1) « Usages et avenir du français dans l’espace francophone du Sud » – Le projet TRANSLINGA a examiné les enjeux de la transmission du français dans quatre pays d’Afrique de l’Ouest, à savoir : le Burkina Faso, la Côte d’Ivoire, la Guinée et le Sénégal. Les résultats donnent l’impression que le français s’implantera de plus en plus comme langue du foyer, sans pourtant évincer les autres langues nationales ou ethniques. Par exemple, au Burkina Faso, 73 % des jeunes interrogés ont déclaré avoir l’intention d’apprendre le français à leurs enfants.
Un autre sondage sur les attitudes des locuteurs révèle toutefois que la langue de Senghor (enfin, une parmi plusieurs autres…) ne s’est pas encore affranchie des connotations liées au colonialisme.
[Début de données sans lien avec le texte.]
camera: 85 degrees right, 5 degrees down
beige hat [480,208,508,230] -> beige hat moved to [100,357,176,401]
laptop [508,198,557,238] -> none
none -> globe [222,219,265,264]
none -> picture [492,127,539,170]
Il y a donc du chemin à faire.
2) « Usages médiatiques et numériques » – Le français serait la quatrième langue de l’Internet tandis que l’Afrique réunit 362 millions d’internautes sur une population totale de 1,2 milliard. Cette proportion ira grandissant.
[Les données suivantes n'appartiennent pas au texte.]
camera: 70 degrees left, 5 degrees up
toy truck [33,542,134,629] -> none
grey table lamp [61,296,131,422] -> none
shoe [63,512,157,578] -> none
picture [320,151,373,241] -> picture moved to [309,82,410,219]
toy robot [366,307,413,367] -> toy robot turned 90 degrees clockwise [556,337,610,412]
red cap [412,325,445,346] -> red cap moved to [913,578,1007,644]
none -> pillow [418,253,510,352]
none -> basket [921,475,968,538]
Les jeunes Africains passent en moyenne deux heures, 20 minutes par jour sur Internet et les réseaux sociaux. La Langue française dans le monde en conclut à « un continent très connecté », grâce notamment à l’application mobile Whatsapp.
Les médias francophones comme Radio France Internationale et TV5 Monde affichent des taux d’écoute très élevés en Afrique francophone. C’est là où la chaîne internationale compte 71% de son audience régulière. Au Maghreb, 10,5 % des téléspectateurs regardent TV5 Monde au moins une fois par semaine.
3) « Le français pour le développement » – Existe-t-il une économie francophone (EF)? Si oui, comment peut-elle être mise au service des populations désireuses d’améliorer leur sort en tirant profit de la globalisation culturelle? Alors que l’espace francophone représente 7,3 % de la population mondiale, les pays de l’EF assurent 8,7 % du produit intérieur brut à l’échelle mondiale. Si 90 % de ces richesses se réalisent dans les pays du Nord, ceux du Sud connaissent une croissance économique bien supérieure. D’où le besoin d’échanges réellement bénéfiques à tous les partenaires.
Parmi les défenseurs d’une meilleure coopération économique au sein de la Francophonie, Vincent Jacques a créé une crypto-monnaie à cette fin, Paypite. Faute d’une devise commune à l’instar de l’euro, ce Bitcoin francophone pourra « démultiplier le potentiel de croissance économique des pays francophones, notamment en réduisant les coûts liés au transfert d’argent », dit l’inventeur de Paypite.
L’un des experts cités dans l’ouvrage est Rada Tirvassen, professeur à l’Université de Pretoria (Afrique du Sud) et originaire de l’île Maurice. Pour lui comme pour beaucoup d’autres, la Francophonie de demain tirera sa force vitale de sa diversité mise au profit du dialogue et du développement. Chaque aire francophone devient un laboratoire des possibles.
« La Francophonie institutionnelle peut s’appuyer sur ces contextes afin de faire prendre conscience aux décideurs des conditions nécessaires à la création d’un espace francophone qui pourrait être au service de l’harmonie sociale et de l’avancement socio-économique », affirme-t-il.
« De manière plus générale, la Francophonie peut montrer à quel point il est essentiel de créer les conditions nécessaires au progrès des communautés humaines et à la coexistence des pratiques langagières dans un équilibre, il est vrai difficile à réaliser, entre le respect des traditions et l’évolution vers la modernité. »
C’est encore une promesse, mais dont l’éventuelle réalisation vaut bien nos efforts.